Content revision data:

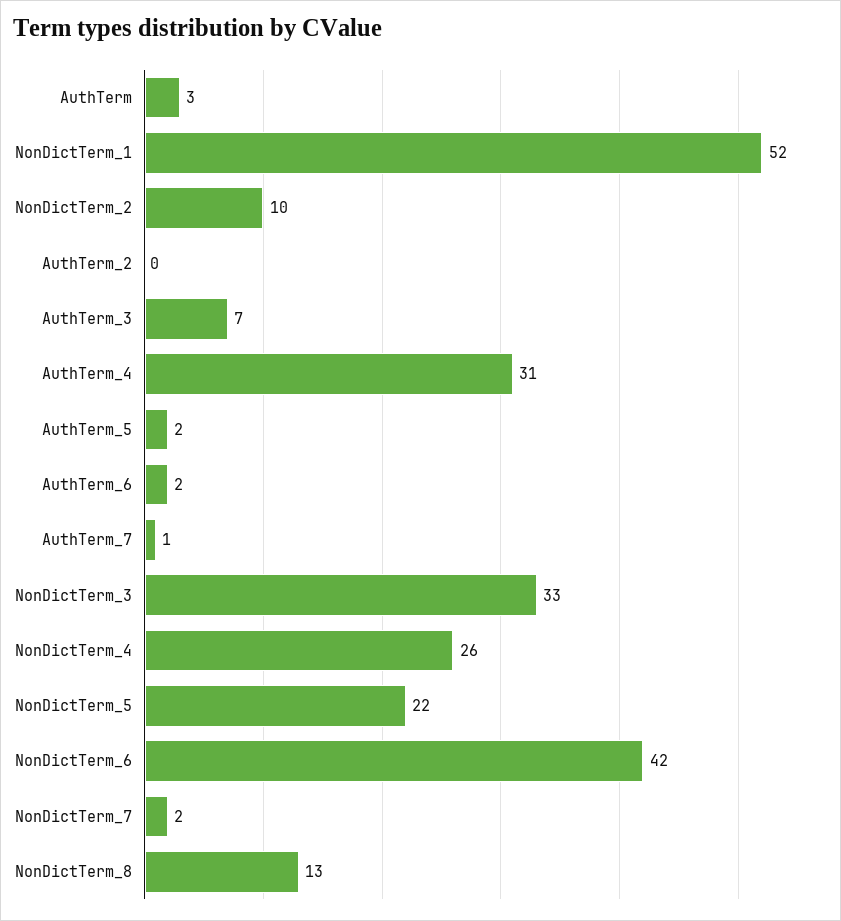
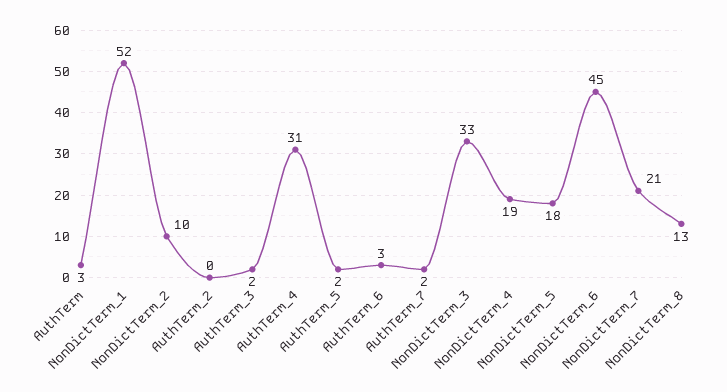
  {
    "AuthTerm": 3,
    "NonDictTerm_1": 52,
    "NonDictTerm_2": 10,
    "AuthTerm_2": 0,
-   "AuthTerm_3": 7,
+   "AuthTerm_3": 2,
    "AuthTerm_4": 31,
    "AuthTerm_5": 2,
-   "AuthTerm_6": 2,
+   "AuthTerm_6": 3,
-   "AuthTerm_7": 1,
+   "AuthTerm_7": 2,
    "NonDictTerm_3": 33,
-   "NonDictTerm_4": 26,
+   "NonDictTerm_4": 19,
-   "NonDictTerm_5": 22,
+   "NonDictTerm_5": 18,
-   "NonDictTerm_6": 42,
+   "NonDictTerm_6": 45,
-   "NonDictTerm_7": 2,
+   "NonDictTerm_7": 21,
    "NonDictTerm_8": 13
  }

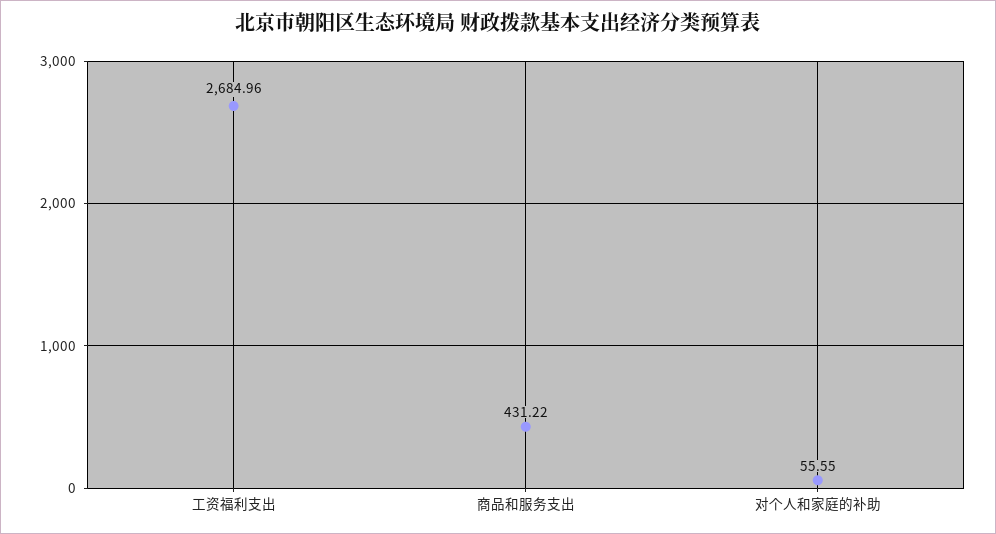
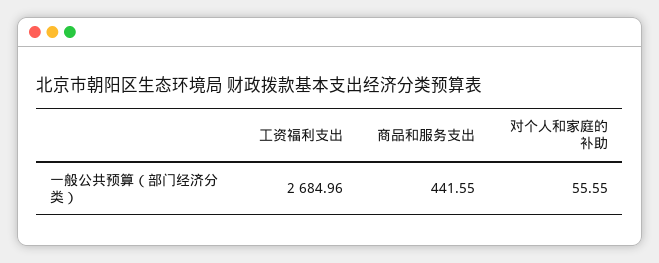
  {
    "工资福利支出": 2684.96,
-   "商品和服务支出": 431.22,
+   "商品和服务支出": 441.55,
    "对个人和家庭的补助": 55.55
  }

The task:
Exclude the images and copy every record above exactly.

Output for this exercise:
  {
    "AuthTerm": 3,
    "NonDictTerm_1": 52,
    "NonDictTerm_2": 10,
    "AuthTerm_2": 0,
-   "AuthTerm_3": 7,
+   "AuthTerm_3": 2,
    "AuthTerm_4": 31,
    "AuthTerm_5": 2,
-   "AuthTerm_6": 2,
+   "AuthTerm_6": 3,
-   "AuthTerm_7": 1,
+   "AuthTerm_7": 2,
    "NonDictTerm_3": 33,
-   "NonDictTerm_4": 26,
+   "NonDictTerm_4": 19,
-   "NonDictTerm_5": 22,
+   "NonDictTerm_5": 18,
-   "NonDictTerm_6": 42,
+   "NonDictTerm_6": 45,
-   "NonDictTerm_7": 2,
+   "NonDictTerm_7": 21,
    "NonDictTerm_8": 13
  }

  {
    "工资福利支出": 2684.96,
-   "商品和服务支出": 431.22,
+   "商品和服务支出": 441.55,
    "对个人和家庭的补助": 55.55
  }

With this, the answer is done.